A humorous cartoonist who directed a Blur pop video is up against an artist who orchestrates “live encounters”, in the shortlist out yesterday for this year’s Turner Prize — one of the world’s most controversial art awards. The other two contenders are a French-born film-maker and a painter who has become the award’s first black female nominee.

The annual modern art prize, organised by London’s Tate Britain gallery, is one of Europe’s most prestigious for the visual arts. It awards £25,000 ($38,500, 29,500 euros) to the winner and £5,000 to those shortlisted. Cartoonist David Shrigley, known for his wickedly funny drawings, photographs and writing, was nominated for his “Brain Activity” exhibition, which organisers said showed off his “black humour, macabre intelligence and infinite jest”. The Scottish artist directed the video for “Good Song” by Brit pop legends Blur, while he has also collaborated with indie rockers Franz Ferdinand and Talking Heads frontman David Byrne. Also nominated is French-born Laure Prouvost, whose recent films included a montage of images of the natural world which aimed to interpret the taste of the sun. She “employs strong story-telling, quick cuts, montage and deliberate misuse of language to create surprising and unpredictable work,” Tate Britain said. Tino Sehgal, who last year filled the Tate Modern gallery’s Turbine Hall with storytellers, is the first artist specialising in “encounter” installations to be shortlisted. The British-German artist’s works “test the limits of artistic material and audience perception in a new and significant way”, the Tate said.
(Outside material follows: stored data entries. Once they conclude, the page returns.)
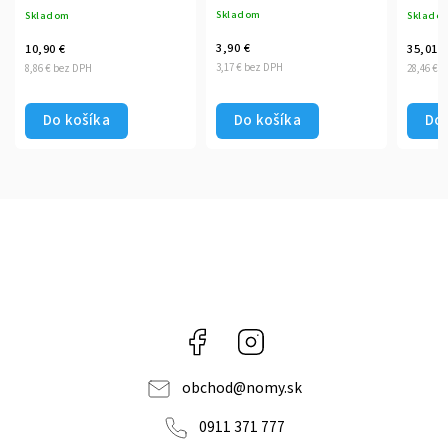
Skladom
Skladom
Sklado
3,90 €
10,90 €
35,01 €
3,17 € bez DPH
8,86 € bez DPH
28,46 € 
Do košíka
Do košíka
Do 
Facebook
Instagram
obchod
@
nomy.sk
0911 371 777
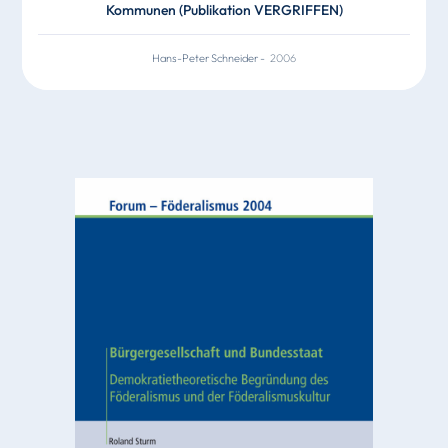
Kommunen (Publikation VERGRIFFEN)
Hans-Peter Schneider
-
2006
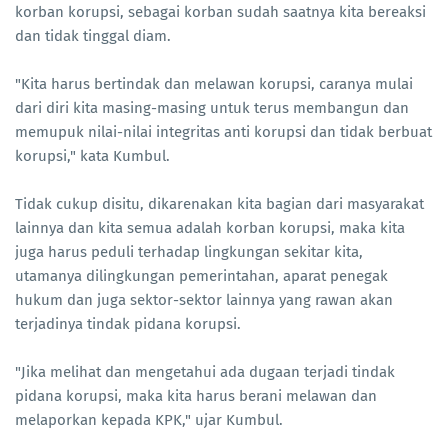
korban korupsi, sebagai korban sudah saatnya kita bereaksi
dan tidak tinggal diam.
"Kita harus bertindak dan melawan korupsi, caranya mulai
dari diri kita masing-masing untuk terus membangun dan
memupuk nilai-nilai integritas anti korupsi dan tidak berbuat
korupsi," kata Kumbul.
Tidak cukup disitu, dikarenakan kita bagian dari masyarakat
lainnya dan kita semua adalah korban korupsi, maka kita
juga harus peduli terhadap lingkungan sekitar kita,
utamanya dilingkungan pemerintahan, aparat penegak
hukum dan juga sektor-sektor lainnya yang rawan akan
terjadinya tindak pidana korupsi.
"Jika melihat dan mengetahui ada dugaan terjadi tindak
pidana korupsi, maka kita harus berani melawan dan
melaporkan kepada KPK," ujar Kumbul.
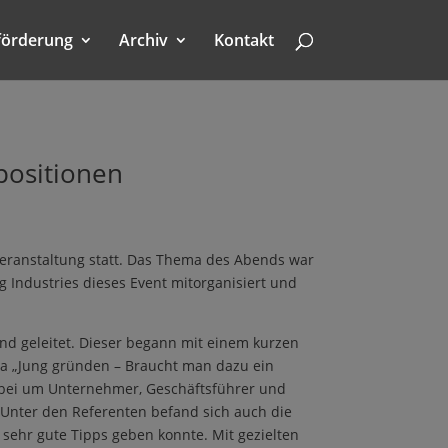
förderung
Archiv
Kontakt
ositionen
ranstaltung statt. Das Thema des Abends war
Industries dieses Event mitorganisiert und
nd geleitet. Dieser begann mit einem kurzen
ma „Jung gründen – Braucht man dazu ein
erbei um Unternehmer, Geschäftsführer und
 Unter den Referenten befand sich auch die
sehr gute Tipps geben konnte. Mit gezielten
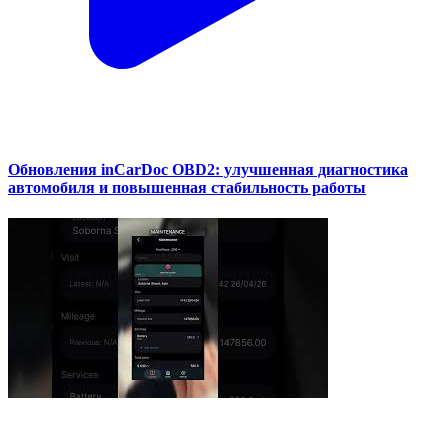
Обновления inCarDoc OBD2: улучшенная диагностика
автомобиля и повышенная стабильность работы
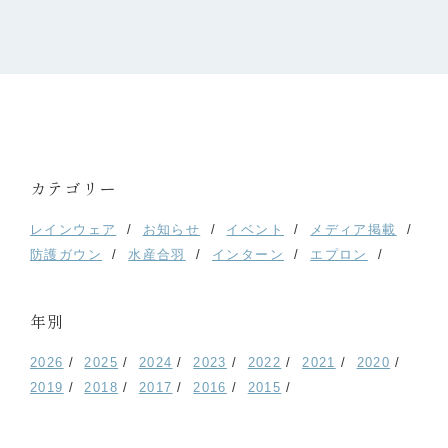
カテゴリー
レインウェア
お知らせ
イベント
メディア掲載
防護ガウン
水産合羽
インターン
エプロン
年別
2026
2025
2024
2023
2022
2021
2020
2019
2018
2017
2016
2015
The shortlist is completed by Lynette Yiadom-Boakye, who paints imagined figures and is the first black woman to figure in the Turner line-up. “Her portraits of imaginary people use invented pre-histories and raise pertinent questions about how we read pictures in general,” the organisers said.

Previous winners include Damien Hirst and transvestite potter Grayson Perry. Tracey Emin was shortlisted in 1999 for her unmade bed. The prize was set up in 1984 and is awarded to a British or UK-based artist aged under 50 for an outstanding presentation of their work in the previous 12 months. It is intended to promote public discussion of new developments in contemporary British art.

Bookmakers William Hill installed Shrigley as their early favourite at 7-4, followed by Prouvost at 2-1, Sehgal at 5-2 and Yiadom-Boakye the outsider at 4-1.

This year the shortlist exhibition will be held at the Ebrington Square gallery in Londonderry, Northern Ireland, as part of its role as the UK City of Culture 2013.